Segment Open

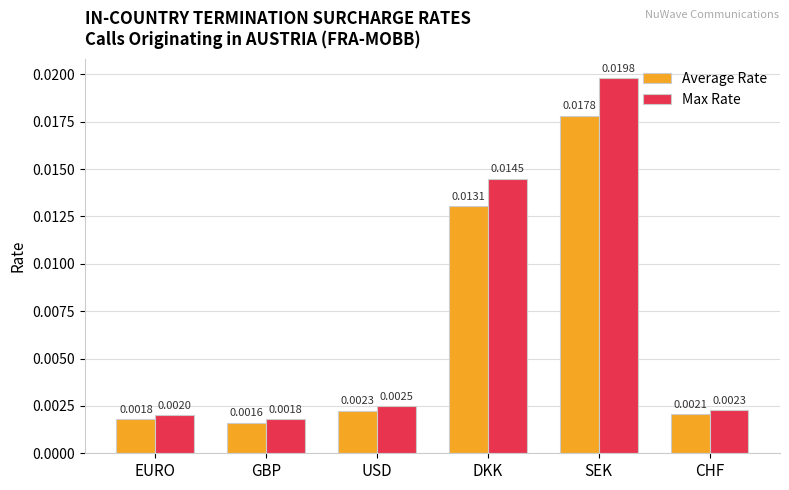

At which label is Max Rate closest to 0?

GBP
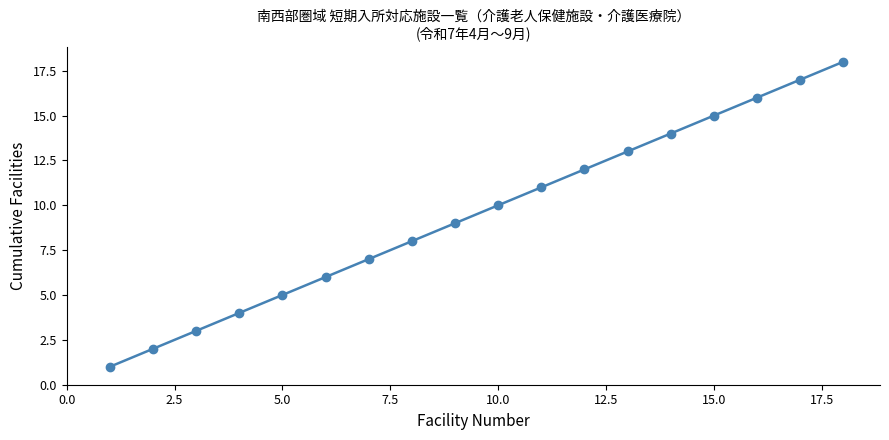

What is the greatest value displayed?

18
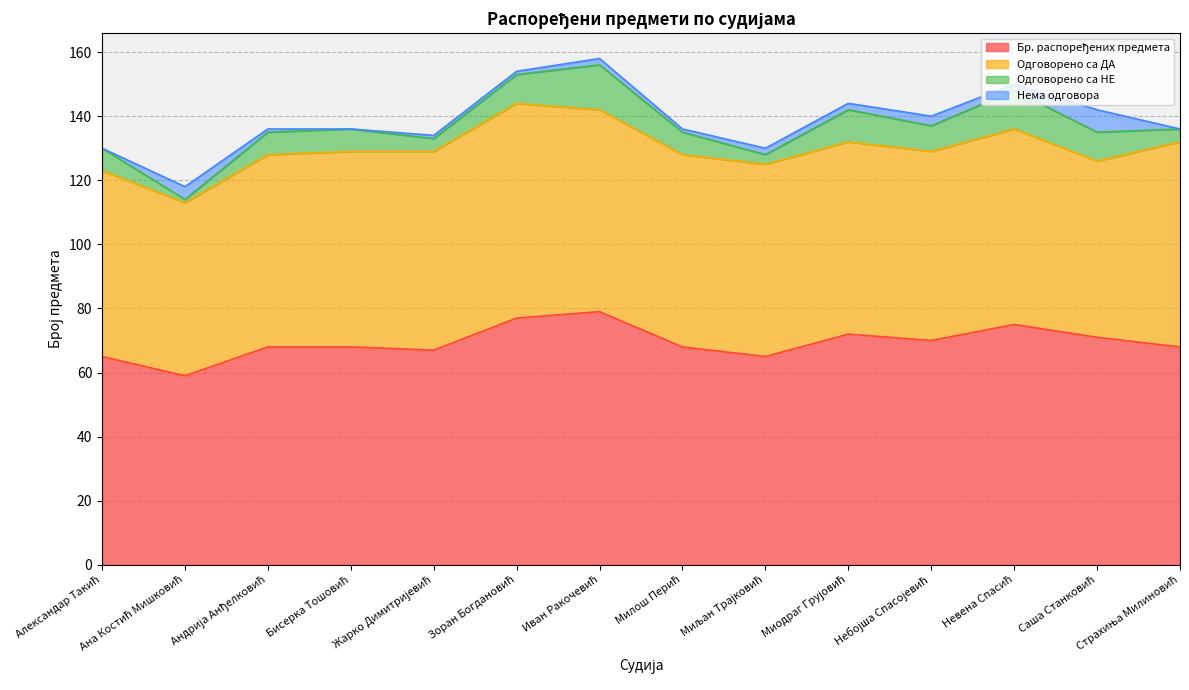

The Нема одговора series shows 0 at Александар Такић. True or false?

True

Segment Closed

* _THE PROBLEM_
Reproduce the lines above word for word, but leave out the pictures.

* _ANSWER TO THE PROBLEM_
At which label is Max Rate closest to 0?

GBP

What is the greatest value displayed?

18

The Нема одговора series shows 0 at Александар Такић. True or false?

True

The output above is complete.